Now, he is back with a new team on a ground with short straight boundaries. Kuldeep knew bowling full would be asking for trouble. On a surface where the ball skidded on and batters hit through the line without fear, the left-arm wristspinner needed to quickly settle in and find his lengths. Ishan Kishan had already turbocharged his way to 22, Rohit Sharma was just switching gears. This was no soft introduction.
Kishan is itching to tee off, but Kuldeep quickly pulls his length back and forces him to the longer leg-side boundary with two men back. By bowling a lot quicker and still managing to give it revs, Kuldeep got the ball to break away as well, something that seemed to have fizzled out of his repertoire when he went through a prolonged rough patch.
"We've been excited by what we saw in the lead-up to the tournament," the Capitals assistant coach Shane Watson told Star Sports during a flash interview. "He's been hungry to prove a point. We know he's highly skilled in all conditions. He doesn't have to turn the ball, he has his variations, changes in lengths, bowls the wrong'uns. He has been bowling a little quicker."
By keeping Rohit quiet, Kuldeep forces the Mumbai captain to re-think. Rohit's release shot turns out to be an attempted reverse sweep, something he doesn't play very often. But because Kuldeep's in-between length has been hard to hit, Rohit tries to use the away drift to his advantage. He can't hit it clean. Rohit lets out a cry of anguish. He knows the Capitals are trying to make him hit towards the longer boundary, and he does exactly that to pick out deep midwicket.
Kuldeep's confidence is on the rise, clear in his toying of Anmolpreet Singh. Having beaten him in flight one ball, he induces a leading edge off the next. It just eludes his fingertips. Then he brings out his magic ball - the wrong'un - the kind of ball wristspinners can at times over bowl. Anmolpreet is beaten. The ball spins from leg to off. Kuldeep's wry smile tells you he enjoyed that. And in his next over, he deceives Anmolpreet in flight and has him caught at long-off.
"Since joining the Delhi Capitals camp, I've been working on hitting good length area," Kuldeep said after his spell. "I've chatted a lot with Ricky [Ponting] about this. I also had a lot of discussions with Rohit [during the West Indies series] about varying lengths in T20 cricket. I've been working hard, and the results are showing."
"When you're in good rhythm, the pace [through the air] comes. When I wanted to push it further, it was going up. I was able to control it. Maybe that's why batters didn't get much time [to line him up]. The wicket was very good, there was not much help for the bowlers. You needed to vary your length. It was important to not give batters time. If you did, then they would have had enough time to step out and score. Varying your length and pace was key."

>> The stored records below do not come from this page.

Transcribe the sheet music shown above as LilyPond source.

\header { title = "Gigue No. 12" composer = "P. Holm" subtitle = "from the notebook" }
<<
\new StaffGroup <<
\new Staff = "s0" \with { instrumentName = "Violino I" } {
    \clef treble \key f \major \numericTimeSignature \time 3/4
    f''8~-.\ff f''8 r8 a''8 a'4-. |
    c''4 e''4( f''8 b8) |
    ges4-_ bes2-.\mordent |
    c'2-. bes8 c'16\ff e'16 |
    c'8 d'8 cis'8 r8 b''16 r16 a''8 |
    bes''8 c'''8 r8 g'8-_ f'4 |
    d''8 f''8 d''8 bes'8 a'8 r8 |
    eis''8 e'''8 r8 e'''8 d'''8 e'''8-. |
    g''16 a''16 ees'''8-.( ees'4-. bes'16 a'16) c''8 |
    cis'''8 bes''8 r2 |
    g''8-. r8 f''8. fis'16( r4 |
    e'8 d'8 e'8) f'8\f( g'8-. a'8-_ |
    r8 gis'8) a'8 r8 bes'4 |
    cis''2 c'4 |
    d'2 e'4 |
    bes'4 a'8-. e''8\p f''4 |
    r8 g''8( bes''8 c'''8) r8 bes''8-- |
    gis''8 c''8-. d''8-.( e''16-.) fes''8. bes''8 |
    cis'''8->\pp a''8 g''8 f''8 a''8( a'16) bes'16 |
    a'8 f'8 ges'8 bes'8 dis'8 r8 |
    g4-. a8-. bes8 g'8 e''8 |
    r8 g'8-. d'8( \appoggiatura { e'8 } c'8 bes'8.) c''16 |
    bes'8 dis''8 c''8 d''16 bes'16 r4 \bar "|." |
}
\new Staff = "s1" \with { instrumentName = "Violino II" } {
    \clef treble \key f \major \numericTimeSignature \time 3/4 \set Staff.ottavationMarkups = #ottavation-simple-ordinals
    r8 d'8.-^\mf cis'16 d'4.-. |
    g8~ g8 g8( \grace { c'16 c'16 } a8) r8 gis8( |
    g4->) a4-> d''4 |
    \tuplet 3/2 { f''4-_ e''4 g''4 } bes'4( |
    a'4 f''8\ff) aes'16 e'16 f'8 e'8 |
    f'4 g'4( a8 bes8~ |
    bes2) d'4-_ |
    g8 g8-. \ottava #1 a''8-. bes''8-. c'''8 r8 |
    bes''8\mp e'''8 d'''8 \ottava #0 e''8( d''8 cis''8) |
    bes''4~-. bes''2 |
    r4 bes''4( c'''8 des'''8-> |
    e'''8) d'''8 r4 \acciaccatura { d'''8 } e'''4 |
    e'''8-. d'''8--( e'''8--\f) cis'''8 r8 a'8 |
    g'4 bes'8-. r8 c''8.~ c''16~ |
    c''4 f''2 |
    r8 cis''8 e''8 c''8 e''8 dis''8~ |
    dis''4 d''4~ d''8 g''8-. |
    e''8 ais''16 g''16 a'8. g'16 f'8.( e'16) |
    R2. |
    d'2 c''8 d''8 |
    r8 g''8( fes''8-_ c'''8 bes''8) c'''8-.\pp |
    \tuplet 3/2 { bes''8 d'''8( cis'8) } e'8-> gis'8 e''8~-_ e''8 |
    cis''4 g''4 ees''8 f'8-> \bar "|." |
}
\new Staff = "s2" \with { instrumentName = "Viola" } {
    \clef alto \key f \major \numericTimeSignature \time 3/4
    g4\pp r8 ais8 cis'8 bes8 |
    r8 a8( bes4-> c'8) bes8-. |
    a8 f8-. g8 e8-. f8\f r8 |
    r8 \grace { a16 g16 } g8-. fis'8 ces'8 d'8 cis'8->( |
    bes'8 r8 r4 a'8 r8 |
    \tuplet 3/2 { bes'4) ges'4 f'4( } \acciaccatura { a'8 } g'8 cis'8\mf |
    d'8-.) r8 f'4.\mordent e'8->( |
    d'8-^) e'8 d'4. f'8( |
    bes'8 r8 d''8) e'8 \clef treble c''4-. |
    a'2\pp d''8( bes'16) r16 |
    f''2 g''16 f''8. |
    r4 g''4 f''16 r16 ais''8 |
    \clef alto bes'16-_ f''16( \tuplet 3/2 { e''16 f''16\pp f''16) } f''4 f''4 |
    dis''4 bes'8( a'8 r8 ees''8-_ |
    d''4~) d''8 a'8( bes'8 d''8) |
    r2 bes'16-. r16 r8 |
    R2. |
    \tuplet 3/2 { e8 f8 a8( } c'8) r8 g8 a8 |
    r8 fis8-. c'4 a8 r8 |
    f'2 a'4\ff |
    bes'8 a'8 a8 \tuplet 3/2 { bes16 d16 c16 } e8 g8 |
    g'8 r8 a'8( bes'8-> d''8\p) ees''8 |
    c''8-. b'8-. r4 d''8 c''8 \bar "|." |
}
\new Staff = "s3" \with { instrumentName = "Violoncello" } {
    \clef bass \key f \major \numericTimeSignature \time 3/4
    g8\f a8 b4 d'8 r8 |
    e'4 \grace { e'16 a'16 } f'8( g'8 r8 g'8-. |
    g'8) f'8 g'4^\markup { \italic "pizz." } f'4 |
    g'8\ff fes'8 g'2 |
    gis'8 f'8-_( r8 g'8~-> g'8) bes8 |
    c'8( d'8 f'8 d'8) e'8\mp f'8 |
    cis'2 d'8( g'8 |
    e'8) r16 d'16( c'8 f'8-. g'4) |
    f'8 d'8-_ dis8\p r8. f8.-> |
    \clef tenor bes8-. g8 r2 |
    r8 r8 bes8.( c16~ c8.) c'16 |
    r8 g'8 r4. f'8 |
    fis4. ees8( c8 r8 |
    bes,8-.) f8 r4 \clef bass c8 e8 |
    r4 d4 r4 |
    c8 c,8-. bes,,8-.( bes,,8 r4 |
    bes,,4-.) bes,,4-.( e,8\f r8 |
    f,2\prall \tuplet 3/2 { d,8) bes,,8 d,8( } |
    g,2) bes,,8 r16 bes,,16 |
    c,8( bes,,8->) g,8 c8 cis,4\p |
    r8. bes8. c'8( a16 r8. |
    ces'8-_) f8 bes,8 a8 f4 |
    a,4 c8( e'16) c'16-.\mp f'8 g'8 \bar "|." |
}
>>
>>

If the first two wickets were a result of planning, the third was down to oodles of luck. And someone who bowled as well as Kuldeep did deserve some. Off the penultimate ball of his spell, he had Pollard nail a pull, except it was intercepted superbly by Tim Seifert at square leg. Pollard picked the bones out of what was no more than a long hop. On another night, it would've landed on the streets outside. Instead, Kuldeep, who finished his spell, with a slip and leg slip encouraging him to spin it past Tim David, finishes with 3 for 18. Seventeen of his twenty-four balls were around a length or a tad shorter, only twice did he err on the fuller side.
On a night where batter after batter showed they were never out of the game, where the scoring rate hovered around nine an over, and where not even the prospect of needing 75 off 42 deterred the Capitals, Kuldeep's figures stood out. Enough for him to be adjudged Player of the Match. It capped off a happy return to the IPL, too.